WORK TO BE COMPLETED:
Among the entries that follow, the required portion opens with the line containing "para legendary game of heroes" and closes with the line containing "cheating, game cheats.". Give that portion again exactly, and nothing else.
____ MATERIAL FOR THIS TASK
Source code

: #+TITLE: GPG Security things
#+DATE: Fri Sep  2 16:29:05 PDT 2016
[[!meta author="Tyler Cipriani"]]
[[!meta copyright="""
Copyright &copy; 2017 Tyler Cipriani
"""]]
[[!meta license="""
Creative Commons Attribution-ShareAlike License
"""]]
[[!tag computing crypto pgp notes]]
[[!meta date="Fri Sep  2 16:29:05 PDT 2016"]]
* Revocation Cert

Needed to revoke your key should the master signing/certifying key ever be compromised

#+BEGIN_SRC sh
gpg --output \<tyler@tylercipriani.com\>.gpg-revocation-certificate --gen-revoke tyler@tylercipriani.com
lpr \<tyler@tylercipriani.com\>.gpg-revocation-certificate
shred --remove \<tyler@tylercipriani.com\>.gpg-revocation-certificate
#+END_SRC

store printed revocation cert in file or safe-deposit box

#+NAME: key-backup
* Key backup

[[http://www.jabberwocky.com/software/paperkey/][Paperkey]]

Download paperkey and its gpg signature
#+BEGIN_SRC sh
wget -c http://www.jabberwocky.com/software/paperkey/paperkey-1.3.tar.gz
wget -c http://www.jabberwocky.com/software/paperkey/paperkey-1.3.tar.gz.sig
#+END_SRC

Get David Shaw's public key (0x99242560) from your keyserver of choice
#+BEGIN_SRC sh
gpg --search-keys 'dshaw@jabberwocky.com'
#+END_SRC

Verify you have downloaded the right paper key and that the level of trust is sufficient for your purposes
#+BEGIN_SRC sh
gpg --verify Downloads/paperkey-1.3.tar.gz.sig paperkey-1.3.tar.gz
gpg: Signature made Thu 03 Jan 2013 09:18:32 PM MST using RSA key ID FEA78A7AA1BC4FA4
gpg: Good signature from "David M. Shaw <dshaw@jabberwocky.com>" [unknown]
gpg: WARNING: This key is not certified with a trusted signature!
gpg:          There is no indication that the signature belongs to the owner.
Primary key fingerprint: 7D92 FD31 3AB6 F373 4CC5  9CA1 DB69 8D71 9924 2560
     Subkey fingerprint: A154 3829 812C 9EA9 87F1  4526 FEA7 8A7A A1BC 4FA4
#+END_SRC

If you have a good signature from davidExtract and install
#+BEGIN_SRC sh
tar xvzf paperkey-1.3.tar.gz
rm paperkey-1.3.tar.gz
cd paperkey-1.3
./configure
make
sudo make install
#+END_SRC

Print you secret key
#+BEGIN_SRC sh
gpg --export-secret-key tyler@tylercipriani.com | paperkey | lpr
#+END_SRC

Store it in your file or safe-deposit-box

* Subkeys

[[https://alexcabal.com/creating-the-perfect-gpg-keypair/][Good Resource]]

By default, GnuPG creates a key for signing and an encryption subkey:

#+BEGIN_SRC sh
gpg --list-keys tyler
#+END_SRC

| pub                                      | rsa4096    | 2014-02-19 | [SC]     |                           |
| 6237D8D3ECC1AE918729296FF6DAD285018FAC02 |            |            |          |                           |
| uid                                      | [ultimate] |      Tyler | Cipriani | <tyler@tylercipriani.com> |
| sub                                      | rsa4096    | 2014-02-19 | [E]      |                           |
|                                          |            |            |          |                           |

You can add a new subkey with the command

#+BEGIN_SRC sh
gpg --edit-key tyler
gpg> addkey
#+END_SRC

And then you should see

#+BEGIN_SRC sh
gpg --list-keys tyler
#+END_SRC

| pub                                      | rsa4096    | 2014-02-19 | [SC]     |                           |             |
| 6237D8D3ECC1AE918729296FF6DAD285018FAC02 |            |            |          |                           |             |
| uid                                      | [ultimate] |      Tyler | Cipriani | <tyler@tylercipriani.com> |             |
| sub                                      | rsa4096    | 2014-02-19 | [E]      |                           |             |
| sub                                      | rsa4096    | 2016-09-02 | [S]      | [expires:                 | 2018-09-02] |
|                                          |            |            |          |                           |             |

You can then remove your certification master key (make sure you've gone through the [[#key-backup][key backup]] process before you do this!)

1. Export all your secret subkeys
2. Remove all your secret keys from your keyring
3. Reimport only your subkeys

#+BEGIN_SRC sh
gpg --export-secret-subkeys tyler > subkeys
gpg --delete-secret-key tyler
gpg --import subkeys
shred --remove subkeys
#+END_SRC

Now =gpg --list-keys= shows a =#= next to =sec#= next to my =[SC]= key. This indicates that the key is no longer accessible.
________
____ MATERIAL FOR THIS TASK
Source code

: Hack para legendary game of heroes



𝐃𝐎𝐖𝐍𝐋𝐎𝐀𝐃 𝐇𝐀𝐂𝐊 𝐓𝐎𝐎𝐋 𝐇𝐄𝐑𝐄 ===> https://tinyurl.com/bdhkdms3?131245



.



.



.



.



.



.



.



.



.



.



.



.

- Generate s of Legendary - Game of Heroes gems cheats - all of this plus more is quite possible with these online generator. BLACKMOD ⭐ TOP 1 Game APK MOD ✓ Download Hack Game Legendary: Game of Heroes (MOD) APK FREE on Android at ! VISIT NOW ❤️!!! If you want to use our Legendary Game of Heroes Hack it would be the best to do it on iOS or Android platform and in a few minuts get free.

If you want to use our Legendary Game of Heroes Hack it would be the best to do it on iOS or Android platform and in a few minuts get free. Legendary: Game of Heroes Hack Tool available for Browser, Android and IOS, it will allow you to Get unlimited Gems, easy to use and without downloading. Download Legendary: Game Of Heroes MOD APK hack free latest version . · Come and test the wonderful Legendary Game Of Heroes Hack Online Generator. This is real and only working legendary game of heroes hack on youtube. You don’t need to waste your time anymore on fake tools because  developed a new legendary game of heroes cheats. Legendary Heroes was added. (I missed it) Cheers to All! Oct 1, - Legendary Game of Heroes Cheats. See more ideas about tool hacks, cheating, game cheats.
________
YOUR SOLUTION:
: Hack para legendary game of heroes



𝐃𝐎𝐖𝐍𝐋𝐎𝐀𝐃 𝐇𝐀𝐂𝐊 𝐓𝐎𝐎𝐋 𝐇𝐄𝐑𝐄 ===> https://tinyurl.com/bdhkdms3?131245



.



.



.



.



.



.



.



.



.



.



.



.

- Generate s of Legendary - Game of Heroes gems cheats - all of this plus more is quite possible with these online generator. BLACKMOD ⭐ TOP 1 Game APK MOD ✓ Download Hack Game Legendary: Game of Heroes (MOD) APK FREE on Android at ! VISIT NOW ❤️!!! If you want to use our Legendary Game of Heroes Hack it would be the best to do it on iOS or Android platform and in a few minuts get free.

If you want to use our Legendary Game of Heroes Hack it would be the best to do it on iOS or Android platform and in a few minuts get free. Legendary: Game of Heroes Hack Tool available for Browser, Android and IOS, it will allow you to Get unlimited Gems, easy to use and without downloading. Download Legendary: Game Of Heroes MOD APK hack free latest version . · Come and test the wonderful Legendary Game Of Heroes Hack Online Generator. This is real and only working legendary game of heroes hack on youtube. You don’t need to waste your time anymore on fake tools because  developed a new legendary game of heroes cheats. Legendary Heroes was added. (I missed it) Cheers to All! Oct 1, - Legendary Game of Heroes Cheats. See more ideas about tool hacks, cheating, game cheats.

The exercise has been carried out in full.